All supported hash functions have the property that, if

string_hash(x) == string_hash(y)

then, almost certainly,

equal(x, y)

This can be useful, for example, in certain networking applications: after sending a large piece of text across a connection, also send the result of applying string_hash() to the text; if the destination site also applies string_hash() to the text and gets the same result, you can be quite confident that the large text has arrived unchanged.

string_hmac

str string_hmac(str string, str key [, str algorithm] [, int binary])

Returns the HMAC (Hash-based Message Authentication Code) of the given string using the provided key.

The algorithm parameter can be used to specify different hash algorithms for the HMAC computation.
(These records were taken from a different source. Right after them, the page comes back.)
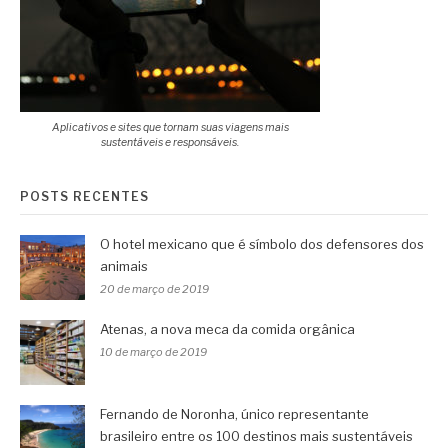
Aplicativos e sites que tornam suas viagens mais
sustentáveis e responsáveis.
POSTS RECENTES
O hotel mexicano que é símbolo dos defensores dos
animais
20 de março de 2019
Atenas, a nova meca da comida orgânica
10 de março de 2019
Fernando de Noronha, único representante
brasileiro entre os 100 destinos mais sustentáveis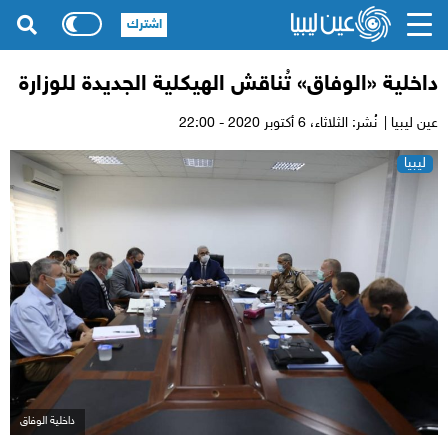
اشترك
داخلية «الوفاق» تُناقش الهيكلية الجديدة للوزارة
عين ليبيا |
نُشر: الثلاثاء،
6 أكتوبر 2020 - 22:00
ليبيا
داخلية الوفاق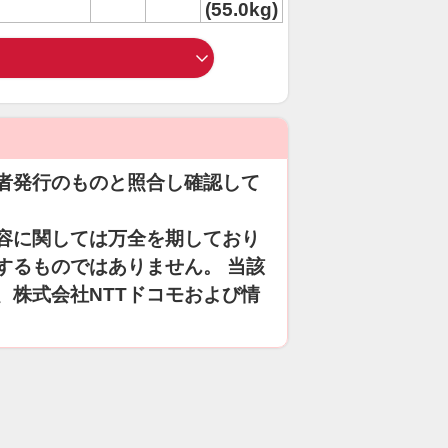
(55.0kg)
者発行のものと照合し確認して
容に関しては万全を期しており
するものではありません。 当該
、株式会社NTTドコモおよび情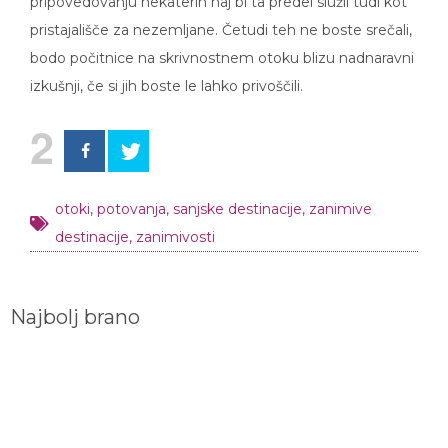
pripovedovanju nekaterih naj bi ta predel služil tudi kot
pristajališče za nezemljane. Četudi teh ne boste srečali,
bodo počitnice na skrivnostnem otoku blizu nadnaravni
izkušnji, če si jih boste le lahko privoščili.
2
otoki
,
potovanja
,
sanjske destinacije
,
zanimive
destinacije
,
zanimivosti
Najbolj brano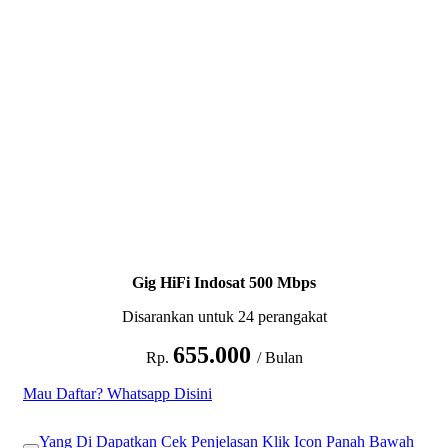
Gig HiFi Indosat 500 Mbps
Disarankan untuk 24 perangakat
655.000
Rp.
/ Bulan
Mau Daftar? Whatsapp Disini
Yang Di Dapatkan Cek Penjelasan Klik Icon Panah Bawah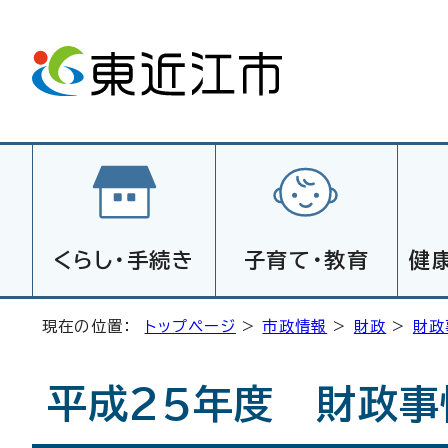
くらし・手続き
子育て・教育
健
現在の位置：
トップページ
>
市政情報
>
財政
>
財政
平成25年度 財政事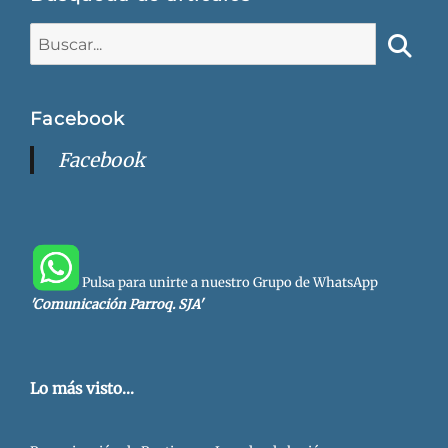
Buscar:
Busca
Facebook
Facebook
Pulsa para unirte a nuestro Grupo de WhatsApp
'Comunicación Parroq. SJA'
Lo más visto...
If binary is true, returns the raw binary HMAC instead of a hex-encoded string.

binary_hmac

str binary_hmac(str bin_string, str key [, str algorithm] [, int binary])

Returns the HMAC (Hash-based Message Authentication Code) of the given binary string using the provided key.

The algorithm parameter can be used to specify different hash algorithms for the HMAC computation.

If binary is true, returns the raw binary HMAC instead of a hex-encoded string.

This can be useful, for example, in applications that need to verify both the integrity of the message (the text) and the authenticity of the sender (as demonstrated by the possession of the secret key).